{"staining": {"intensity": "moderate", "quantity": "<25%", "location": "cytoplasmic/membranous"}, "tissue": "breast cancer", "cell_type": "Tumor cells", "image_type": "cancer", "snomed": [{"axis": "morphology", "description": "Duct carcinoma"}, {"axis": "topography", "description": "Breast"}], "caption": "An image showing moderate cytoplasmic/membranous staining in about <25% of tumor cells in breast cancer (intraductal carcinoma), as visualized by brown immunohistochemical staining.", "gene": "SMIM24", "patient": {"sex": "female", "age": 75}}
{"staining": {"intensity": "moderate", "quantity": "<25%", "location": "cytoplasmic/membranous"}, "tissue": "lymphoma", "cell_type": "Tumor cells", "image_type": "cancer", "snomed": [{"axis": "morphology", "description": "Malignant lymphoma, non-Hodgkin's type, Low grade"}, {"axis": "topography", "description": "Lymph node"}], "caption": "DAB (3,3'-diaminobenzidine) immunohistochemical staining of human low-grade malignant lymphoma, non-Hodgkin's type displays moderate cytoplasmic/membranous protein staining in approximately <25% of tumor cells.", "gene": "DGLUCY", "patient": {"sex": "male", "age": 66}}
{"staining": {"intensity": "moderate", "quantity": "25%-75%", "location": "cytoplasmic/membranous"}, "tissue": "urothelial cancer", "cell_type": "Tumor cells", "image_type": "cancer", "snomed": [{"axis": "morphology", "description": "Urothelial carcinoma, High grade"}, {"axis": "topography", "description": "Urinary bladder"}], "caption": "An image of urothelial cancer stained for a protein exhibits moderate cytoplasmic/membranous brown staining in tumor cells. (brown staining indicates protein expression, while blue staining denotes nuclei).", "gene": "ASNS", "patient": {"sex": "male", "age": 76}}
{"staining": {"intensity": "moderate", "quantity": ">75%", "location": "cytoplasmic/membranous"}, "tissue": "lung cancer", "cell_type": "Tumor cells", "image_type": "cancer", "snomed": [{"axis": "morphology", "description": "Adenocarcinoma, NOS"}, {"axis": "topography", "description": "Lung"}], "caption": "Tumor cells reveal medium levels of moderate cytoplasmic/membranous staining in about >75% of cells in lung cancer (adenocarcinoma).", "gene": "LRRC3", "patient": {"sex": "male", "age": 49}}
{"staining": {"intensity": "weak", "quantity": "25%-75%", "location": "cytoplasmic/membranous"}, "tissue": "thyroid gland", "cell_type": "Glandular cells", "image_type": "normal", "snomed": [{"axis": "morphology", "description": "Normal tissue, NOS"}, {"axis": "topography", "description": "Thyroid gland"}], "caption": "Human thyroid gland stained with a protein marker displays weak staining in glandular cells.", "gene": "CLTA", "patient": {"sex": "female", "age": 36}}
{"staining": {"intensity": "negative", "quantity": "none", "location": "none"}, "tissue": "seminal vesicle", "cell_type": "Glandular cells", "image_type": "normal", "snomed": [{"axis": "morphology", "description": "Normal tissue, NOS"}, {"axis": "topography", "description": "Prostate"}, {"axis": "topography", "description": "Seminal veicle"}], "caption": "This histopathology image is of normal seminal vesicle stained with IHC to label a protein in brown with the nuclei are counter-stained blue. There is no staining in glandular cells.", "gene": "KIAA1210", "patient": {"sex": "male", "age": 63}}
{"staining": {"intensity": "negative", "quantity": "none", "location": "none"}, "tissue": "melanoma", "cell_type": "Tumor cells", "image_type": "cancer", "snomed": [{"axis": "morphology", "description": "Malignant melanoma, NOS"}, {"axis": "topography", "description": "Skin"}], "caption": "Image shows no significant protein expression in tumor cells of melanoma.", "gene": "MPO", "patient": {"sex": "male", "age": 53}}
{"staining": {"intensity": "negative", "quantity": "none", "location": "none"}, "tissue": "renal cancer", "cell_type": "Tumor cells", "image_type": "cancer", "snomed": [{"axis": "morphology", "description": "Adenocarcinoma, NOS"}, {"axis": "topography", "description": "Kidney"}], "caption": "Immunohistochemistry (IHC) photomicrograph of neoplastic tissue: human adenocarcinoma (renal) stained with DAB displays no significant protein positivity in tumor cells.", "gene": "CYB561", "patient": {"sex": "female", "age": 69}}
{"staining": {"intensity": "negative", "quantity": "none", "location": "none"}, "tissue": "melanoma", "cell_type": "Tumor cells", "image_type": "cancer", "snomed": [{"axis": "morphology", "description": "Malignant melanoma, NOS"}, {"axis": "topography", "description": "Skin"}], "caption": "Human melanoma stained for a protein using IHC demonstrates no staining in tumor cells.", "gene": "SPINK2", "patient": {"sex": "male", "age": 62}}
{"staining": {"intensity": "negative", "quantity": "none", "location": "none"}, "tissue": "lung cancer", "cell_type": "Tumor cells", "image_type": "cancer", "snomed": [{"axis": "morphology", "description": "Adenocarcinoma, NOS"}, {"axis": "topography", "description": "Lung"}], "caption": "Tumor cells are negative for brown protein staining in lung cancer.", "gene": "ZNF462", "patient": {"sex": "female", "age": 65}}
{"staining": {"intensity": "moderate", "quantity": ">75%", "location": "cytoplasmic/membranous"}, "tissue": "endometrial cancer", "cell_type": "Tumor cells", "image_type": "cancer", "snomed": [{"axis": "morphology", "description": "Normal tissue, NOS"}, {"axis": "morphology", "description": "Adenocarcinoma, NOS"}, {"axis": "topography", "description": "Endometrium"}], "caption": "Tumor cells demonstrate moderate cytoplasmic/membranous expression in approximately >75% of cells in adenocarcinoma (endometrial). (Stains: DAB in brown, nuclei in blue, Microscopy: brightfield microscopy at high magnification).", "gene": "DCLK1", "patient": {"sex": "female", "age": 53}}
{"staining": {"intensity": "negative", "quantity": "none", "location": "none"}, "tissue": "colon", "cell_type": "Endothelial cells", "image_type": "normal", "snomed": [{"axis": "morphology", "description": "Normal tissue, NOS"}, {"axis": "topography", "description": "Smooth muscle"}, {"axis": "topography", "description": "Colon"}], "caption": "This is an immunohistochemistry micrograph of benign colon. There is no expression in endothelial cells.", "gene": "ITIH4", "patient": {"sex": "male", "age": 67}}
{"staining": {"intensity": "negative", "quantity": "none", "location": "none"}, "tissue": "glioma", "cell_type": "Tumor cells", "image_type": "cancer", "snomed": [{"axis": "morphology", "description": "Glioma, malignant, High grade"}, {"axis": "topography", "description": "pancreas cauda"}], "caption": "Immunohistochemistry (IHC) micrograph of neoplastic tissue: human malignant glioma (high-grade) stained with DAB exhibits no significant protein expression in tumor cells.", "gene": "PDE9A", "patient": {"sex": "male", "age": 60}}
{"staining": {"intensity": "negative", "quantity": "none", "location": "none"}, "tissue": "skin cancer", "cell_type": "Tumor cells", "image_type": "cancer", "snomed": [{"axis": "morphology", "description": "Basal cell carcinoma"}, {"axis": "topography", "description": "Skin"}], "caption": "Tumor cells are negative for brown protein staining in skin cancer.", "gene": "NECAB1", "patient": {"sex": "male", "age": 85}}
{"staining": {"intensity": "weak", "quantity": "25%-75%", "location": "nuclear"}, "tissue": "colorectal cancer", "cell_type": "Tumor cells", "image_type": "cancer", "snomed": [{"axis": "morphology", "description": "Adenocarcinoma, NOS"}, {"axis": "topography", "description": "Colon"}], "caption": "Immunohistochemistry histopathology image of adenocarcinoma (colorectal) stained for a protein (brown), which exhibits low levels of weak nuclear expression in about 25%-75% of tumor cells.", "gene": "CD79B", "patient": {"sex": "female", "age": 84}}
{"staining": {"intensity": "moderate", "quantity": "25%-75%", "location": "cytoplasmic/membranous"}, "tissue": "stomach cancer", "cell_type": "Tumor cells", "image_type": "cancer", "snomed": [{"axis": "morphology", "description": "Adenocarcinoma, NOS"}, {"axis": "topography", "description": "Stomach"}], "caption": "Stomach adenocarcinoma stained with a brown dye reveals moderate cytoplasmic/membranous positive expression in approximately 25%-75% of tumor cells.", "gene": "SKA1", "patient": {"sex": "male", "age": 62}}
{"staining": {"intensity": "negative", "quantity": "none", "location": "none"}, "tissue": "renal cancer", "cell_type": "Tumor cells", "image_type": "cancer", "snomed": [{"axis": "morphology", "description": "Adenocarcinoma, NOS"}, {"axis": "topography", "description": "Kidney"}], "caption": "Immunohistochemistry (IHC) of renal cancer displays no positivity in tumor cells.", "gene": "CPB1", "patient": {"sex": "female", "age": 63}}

==================================================

- [Work to complete]: Each line of the entries above that contains "Kidney" is to be copied.

- [Your solution]:
{"staining": {"intensity": "negative", "quantity": "none", "location": "none"}, "tissue": "renal cancer", "cell_type": "Tumor cells", "image_type": "cancer", "snomed": [{"axis": "morphology", "description": "Adenocarcinoma, NOS"}, {"axis": "topography", "description": "Kidney"}], "caption": "Immunohistochemistry (IHC) photomicrograph of neoplastic tissue: human adenocarcinoma (renal) stained with DAB displays no significant protein positivity in tumor cells.", "gene": "CYB561", "patient": {"sex": "female", "age": 69}}
{"staining": {"intensity": "negative", "quantity": "none", "location": "none"}, "tissue": "renal cancer", "cell_type": "Tumor cells", "image_type": "cancer", "snomed": [{"axis": "morphology", "description": "Adenocarcinoma, NOS"}, {"axis": "topography", "description": "Kidney"}], "caption": "Immunohistochemistry (IHC) of renal cancer displays no positivity in tumor cells.", "gene": "CPB1", "patient": {"sex": "female", "age": 63}}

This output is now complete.